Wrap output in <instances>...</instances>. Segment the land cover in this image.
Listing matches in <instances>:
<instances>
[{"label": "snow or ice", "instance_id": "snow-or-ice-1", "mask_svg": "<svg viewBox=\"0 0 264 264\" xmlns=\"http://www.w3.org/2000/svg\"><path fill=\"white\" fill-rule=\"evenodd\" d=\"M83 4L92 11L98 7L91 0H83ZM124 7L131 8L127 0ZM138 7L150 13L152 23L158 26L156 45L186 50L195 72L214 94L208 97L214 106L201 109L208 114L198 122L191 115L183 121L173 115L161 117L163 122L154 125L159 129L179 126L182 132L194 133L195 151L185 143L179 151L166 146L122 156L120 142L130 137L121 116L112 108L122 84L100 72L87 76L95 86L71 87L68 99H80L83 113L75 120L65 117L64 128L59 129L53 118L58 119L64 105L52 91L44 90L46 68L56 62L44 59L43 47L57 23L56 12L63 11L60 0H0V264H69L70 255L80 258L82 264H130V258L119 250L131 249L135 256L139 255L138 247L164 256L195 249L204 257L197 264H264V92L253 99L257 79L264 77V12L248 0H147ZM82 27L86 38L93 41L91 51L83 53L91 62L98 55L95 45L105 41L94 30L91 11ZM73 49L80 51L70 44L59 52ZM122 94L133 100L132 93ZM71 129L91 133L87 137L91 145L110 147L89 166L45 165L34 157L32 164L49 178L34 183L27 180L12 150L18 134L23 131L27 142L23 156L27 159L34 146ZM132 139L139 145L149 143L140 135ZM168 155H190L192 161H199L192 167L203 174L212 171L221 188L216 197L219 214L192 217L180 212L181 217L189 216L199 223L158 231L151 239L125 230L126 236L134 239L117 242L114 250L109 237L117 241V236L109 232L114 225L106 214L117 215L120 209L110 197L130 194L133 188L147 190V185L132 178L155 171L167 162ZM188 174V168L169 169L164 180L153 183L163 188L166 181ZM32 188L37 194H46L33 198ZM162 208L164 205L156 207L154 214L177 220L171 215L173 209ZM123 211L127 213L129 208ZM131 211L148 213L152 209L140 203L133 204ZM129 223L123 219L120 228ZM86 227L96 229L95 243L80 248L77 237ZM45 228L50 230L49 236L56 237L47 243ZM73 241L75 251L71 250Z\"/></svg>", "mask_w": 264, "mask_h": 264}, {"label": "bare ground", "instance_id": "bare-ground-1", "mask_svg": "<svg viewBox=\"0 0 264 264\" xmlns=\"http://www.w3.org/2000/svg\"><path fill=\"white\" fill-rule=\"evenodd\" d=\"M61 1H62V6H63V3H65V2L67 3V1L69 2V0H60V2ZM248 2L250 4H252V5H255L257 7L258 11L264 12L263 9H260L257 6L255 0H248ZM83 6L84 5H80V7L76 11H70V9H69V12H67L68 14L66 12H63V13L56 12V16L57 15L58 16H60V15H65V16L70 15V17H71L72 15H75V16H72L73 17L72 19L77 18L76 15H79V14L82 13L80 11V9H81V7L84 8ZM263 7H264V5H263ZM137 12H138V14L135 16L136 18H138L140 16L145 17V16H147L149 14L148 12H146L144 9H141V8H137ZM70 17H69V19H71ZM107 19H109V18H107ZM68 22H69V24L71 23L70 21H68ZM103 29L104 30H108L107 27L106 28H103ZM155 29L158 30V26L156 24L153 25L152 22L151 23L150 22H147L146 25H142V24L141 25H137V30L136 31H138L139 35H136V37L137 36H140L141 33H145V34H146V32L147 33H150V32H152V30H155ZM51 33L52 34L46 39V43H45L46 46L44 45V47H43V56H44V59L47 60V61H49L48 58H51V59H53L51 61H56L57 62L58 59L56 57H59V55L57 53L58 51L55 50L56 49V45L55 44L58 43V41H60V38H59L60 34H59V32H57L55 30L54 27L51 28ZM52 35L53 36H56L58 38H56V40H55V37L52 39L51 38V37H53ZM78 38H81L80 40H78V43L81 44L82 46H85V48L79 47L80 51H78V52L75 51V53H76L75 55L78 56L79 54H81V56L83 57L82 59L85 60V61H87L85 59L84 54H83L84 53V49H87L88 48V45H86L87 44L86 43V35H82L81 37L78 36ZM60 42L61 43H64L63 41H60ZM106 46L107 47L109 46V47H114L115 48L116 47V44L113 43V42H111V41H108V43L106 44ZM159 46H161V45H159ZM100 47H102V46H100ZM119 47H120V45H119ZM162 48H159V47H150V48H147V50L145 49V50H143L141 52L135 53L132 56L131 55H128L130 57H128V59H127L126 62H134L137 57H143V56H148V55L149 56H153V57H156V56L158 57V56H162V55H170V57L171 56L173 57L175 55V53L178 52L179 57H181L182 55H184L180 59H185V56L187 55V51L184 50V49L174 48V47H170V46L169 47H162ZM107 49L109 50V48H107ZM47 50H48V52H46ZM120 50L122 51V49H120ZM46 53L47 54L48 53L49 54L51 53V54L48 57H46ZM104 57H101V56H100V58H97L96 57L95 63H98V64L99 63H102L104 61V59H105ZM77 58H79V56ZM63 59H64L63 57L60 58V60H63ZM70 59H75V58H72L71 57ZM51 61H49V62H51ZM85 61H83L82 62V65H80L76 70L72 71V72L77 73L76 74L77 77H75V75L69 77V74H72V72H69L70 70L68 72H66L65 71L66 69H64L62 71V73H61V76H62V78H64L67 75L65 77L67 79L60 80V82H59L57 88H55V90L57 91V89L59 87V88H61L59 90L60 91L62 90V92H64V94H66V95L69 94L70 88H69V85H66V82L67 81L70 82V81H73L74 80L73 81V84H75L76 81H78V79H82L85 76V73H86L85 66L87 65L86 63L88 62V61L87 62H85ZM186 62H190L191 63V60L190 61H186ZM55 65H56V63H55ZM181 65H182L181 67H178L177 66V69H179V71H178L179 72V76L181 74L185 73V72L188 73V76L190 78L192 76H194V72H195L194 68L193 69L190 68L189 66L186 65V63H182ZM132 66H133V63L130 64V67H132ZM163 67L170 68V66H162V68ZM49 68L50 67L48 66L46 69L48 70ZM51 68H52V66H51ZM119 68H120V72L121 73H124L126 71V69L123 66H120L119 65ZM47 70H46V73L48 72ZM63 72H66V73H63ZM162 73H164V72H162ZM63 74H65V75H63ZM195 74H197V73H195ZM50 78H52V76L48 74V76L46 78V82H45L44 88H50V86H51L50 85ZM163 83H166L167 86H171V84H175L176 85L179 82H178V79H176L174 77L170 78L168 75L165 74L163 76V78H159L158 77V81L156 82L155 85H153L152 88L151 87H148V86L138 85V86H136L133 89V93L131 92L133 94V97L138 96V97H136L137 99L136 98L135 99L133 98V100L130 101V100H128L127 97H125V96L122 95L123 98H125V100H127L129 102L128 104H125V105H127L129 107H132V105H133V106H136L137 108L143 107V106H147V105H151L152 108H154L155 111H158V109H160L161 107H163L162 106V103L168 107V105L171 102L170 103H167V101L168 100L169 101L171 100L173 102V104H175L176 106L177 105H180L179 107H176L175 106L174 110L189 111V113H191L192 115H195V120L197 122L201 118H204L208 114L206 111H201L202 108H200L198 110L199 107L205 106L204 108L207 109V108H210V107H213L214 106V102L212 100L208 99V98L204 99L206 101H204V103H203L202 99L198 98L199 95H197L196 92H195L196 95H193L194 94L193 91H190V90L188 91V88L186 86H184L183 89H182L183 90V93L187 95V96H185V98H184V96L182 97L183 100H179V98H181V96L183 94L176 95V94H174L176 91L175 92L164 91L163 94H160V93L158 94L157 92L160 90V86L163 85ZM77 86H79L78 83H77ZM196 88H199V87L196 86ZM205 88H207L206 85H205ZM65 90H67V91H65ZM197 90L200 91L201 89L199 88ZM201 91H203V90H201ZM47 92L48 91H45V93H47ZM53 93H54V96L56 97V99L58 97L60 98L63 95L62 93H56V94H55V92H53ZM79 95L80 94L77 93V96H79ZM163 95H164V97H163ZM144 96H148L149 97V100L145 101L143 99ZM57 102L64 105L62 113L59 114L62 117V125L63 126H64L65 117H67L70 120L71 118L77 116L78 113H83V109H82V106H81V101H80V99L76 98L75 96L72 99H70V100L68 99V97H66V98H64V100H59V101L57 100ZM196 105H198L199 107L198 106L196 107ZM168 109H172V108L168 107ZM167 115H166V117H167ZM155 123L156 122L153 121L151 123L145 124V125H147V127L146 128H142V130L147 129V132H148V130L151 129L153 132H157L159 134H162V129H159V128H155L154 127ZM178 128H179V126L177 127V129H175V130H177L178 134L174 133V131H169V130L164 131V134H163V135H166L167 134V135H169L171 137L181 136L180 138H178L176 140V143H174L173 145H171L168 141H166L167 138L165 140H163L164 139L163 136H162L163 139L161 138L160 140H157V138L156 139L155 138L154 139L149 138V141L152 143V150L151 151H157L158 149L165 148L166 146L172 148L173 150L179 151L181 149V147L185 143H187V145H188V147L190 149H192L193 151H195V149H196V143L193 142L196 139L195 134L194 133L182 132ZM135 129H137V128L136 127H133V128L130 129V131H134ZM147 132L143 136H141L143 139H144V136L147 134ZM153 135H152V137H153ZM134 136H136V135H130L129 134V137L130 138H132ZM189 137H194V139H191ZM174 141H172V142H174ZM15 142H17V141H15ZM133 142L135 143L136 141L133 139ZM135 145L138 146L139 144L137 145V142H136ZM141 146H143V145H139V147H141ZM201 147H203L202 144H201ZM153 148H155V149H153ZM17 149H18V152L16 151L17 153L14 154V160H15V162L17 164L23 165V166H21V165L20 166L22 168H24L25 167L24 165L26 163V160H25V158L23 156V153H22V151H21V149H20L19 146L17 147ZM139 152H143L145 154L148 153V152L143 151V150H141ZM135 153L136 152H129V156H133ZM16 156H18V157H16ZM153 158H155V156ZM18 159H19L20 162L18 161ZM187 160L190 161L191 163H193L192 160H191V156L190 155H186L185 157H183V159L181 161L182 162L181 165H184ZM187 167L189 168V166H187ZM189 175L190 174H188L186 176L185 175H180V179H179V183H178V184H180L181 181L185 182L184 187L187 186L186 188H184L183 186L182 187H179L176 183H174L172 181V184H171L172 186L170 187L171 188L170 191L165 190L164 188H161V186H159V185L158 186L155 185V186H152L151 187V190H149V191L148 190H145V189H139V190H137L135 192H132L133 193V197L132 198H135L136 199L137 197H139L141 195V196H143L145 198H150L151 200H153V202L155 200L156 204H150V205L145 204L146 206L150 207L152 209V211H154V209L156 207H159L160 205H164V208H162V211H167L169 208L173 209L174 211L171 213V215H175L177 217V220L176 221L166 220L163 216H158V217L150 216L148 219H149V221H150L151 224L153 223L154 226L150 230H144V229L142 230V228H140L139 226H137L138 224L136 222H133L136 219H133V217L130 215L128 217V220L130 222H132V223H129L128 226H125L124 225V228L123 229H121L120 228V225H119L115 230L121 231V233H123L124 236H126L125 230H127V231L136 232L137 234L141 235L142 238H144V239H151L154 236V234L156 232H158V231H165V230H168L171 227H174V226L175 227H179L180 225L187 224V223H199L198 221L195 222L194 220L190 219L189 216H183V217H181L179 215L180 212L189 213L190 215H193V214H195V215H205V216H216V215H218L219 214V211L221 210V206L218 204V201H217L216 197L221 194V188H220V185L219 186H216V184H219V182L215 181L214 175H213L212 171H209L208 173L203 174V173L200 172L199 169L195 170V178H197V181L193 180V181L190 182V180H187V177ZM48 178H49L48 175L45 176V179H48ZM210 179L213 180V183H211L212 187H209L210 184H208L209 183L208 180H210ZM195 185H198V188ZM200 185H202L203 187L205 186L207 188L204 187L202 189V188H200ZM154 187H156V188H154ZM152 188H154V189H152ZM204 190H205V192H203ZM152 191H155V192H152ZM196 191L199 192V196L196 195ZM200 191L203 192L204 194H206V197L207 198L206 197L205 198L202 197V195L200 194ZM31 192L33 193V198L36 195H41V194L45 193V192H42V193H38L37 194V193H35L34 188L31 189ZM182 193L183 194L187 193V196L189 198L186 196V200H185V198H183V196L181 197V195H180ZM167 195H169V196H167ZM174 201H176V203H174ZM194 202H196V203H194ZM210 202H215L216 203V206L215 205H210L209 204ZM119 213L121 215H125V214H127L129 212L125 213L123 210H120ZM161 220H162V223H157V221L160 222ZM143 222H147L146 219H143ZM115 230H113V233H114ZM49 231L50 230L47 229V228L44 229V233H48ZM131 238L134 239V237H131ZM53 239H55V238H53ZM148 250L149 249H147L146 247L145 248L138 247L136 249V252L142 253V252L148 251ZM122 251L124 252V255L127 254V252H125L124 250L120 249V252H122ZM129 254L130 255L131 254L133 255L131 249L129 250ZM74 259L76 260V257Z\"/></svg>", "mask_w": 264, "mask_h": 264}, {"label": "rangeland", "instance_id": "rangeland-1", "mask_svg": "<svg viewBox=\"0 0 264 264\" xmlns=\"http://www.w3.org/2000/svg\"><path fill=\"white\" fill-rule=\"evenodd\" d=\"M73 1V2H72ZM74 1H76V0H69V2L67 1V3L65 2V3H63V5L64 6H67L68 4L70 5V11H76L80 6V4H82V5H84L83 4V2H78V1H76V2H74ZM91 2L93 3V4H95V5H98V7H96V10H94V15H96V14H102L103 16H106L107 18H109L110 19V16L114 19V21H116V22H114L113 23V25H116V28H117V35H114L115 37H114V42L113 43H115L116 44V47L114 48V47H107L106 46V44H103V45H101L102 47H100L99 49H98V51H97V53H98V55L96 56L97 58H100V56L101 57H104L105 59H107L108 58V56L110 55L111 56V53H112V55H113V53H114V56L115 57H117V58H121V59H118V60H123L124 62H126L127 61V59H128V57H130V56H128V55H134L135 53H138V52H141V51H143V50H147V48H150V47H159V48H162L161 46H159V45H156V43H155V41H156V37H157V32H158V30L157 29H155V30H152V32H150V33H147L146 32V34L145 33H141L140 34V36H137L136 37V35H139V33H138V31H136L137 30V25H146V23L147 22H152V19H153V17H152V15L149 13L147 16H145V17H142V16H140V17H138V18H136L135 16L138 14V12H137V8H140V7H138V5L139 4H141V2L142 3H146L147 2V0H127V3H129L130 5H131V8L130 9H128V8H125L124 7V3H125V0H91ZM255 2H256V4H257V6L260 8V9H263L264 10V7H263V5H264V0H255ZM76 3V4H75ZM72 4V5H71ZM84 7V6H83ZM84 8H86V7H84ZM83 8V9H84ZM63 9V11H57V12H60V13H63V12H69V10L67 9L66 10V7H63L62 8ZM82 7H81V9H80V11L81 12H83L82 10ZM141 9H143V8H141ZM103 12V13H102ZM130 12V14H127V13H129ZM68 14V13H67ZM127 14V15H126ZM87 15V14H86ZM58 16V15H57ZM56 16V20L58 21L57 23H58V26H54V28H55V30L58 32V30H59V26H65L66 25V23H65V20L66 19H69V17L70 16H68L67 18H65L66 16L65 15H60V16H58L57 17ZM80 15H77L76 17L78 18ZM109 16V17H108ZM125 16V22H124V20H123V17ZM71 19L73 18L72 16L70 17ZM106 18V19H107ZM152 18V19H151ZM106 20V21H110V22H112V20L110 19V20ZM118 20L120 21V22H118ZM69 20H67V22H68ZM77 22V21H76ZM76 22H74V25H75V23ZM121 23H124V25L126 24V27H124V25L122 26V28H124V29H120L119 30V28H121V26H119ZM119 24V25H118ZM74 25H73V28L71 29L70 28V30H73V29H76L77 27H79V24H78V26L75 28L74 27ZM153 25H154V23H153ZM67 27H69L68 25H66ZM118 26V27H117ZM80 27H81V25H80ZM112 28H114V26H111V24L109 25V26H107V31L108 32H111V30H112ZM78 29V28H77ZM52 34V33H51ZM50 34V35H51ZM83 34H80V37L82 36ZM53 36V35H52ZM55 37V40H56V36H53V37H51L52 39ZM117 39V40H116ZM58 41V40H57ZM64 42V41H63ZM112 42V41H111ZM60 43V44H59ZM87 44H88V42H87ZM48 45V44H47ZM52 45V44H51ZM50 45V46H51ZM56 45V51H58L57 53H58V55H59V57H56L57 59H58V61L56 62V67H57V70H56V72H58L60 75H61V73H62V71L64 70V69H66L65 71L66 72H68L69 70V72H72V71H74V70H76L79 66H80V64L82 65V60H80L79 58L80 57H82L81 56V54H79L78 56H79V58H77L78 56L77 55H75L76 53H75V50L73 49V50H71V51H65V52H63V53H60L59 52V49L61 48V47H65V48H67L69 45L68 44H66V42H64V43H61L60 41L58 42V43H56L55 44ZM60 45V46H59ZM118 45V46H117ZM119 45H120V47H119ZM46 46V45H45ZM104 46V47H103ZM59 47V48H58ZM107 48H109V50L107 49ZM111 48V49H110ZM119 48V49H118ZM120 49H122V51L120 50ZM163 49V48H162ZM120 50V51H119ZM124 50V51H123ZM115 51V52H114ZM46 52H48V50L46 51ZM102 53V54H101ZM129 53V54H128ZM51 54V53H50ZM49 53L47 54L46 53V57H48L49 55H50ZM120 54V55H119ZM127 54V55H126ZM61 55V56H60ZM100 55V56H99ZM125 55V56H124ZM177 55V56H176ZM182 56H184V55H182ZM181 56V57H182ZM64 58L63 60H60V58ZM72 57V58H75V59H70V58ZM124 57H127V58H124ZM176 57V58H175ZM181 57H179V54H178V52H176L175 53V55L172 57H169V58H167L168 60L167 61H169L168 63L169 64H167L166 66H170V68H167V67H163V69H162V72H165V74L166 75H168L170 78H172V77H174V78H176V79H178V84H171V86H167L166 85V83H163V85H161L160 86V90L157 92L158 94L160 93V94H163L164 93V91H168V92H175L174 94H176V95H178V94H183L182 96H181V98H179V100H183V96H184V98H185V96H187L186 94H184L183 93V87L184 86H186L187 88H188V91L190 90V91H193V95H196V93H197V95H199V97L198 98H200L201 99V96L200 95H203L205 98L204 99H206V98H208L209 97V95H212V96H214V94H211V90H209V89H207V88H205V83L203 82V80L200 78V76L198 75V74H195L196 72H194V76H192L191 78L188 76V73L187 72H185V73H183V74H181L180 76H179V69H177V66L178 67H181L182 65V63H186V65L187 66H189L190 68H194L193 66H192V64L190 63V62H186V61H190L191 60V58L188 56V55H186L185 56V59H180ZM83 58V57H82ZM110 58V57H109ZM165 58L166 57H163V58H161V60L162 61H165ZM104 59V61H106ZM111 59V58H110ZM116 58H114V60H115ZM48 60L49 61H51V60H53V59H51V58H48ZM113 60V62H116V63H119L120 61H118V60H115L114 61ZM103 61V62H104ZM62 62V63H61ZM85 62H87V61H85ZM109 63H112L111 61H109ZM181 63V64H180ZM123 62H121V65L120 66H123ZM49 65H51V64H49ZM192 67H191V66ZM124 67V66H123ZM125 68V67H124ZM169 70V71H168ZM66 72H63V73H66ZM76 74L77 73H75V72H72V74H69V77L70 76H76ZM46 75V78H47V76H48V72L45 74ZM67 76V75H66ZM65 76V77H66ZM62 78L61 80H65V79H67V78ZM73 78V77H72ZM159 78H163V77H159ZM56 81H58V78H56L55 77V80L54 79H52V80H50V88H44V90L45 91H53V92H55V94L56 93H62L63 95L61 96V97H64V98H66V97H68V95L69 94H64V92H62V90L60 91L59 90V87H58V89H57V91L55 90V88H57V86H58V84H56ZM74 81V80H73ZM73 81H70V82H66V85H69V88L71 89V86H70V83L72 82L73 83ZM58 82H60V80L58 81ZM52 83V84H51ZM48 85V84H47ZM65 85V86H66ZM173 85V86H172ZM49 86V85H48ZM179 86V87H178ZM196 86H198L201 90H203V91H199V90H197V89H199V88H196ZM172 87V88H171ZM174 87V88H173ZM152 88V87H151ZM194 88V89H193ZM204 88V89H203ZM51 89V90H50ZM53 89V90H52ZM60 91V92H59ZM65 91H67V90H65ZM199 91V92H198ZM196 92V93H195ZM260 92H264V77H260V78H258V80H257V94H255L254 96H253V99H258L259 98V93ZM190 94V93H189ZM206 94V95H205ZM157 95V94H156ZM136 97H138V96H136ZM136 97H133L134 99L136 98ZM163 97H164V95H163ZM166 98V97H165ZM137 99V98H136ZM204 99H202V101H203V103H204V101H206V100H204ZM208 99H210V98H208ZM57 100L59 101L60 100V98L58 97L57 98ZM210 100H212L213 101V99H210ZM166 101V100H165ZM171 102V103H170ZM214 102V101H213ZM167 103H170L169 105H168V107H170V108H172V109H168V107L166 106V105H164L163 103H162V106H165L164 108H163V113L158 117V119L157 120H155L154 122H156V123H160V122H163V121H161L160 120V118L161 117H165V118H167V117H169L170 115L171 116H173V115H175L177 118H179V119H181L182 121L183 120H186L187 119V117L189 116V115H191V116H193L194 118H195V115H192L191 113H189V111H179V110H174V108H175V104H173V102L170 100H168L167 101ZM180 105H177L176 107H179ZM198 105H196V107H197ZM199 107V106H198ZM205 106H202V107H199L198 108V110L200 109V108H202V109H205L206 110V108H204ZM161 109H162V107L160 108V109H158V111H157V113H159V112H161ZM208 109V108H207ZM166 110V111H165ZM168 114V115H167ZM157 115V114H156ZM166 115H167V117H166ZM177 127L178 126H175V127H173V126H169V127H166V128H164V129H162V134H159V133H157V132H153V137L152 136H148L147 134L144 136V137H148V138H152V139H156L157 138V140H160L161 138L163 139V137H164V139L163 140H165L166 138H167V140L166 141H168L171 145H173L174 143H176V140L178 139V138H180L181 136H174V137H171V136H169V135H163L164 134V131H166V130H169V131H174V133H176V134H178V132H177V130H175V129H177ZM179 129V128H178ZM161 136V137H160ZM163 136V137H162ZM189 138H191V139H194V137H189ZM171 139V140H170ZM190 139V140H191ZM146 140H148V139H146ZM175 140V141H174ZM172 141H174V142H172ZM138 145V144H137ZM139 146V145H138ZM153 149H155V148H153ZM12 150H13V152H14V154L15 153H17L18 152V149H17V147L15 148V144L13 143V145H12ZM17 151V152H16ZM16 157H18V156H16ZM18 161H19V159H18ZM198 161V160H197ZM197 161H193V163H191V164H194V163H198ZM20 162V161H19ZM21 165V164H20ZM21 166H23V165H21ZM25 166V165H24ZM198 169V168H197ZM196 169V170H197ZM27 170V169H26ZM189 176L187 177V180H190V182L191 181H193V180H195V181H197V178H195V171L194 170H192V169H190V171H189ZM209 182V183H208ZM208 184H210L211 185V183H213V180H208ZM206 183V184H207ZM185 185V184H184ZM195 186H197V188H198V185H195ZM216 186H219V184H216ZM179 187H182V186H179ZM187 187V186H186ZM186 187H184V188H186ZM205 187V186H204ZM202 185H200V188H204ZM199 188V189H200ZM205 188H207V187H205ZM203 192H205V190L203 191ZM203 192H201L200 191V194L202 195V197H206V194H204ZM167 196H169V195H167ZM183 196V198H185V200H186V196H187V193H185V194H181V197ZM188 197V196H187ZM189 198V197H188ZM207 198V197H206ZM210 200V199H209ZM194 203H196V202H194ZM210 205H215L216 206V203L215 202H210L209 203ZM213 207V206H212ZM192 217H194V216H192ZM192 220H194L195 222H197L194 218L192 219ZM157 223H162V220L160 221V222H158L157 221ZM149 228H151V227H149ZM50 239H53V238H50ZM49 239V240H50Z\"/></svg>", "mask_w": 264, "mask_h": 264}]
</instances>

__Your instructions__. Which lines in the entries above contain the string "instances"? Return each of those lines in full, treating uppercase and lowercase as different.

__Correct result__.
Wrap output in <instances>...</instances>. Segment the land cover in this image.
Listing matches in <instances>:
<instances>
</instances>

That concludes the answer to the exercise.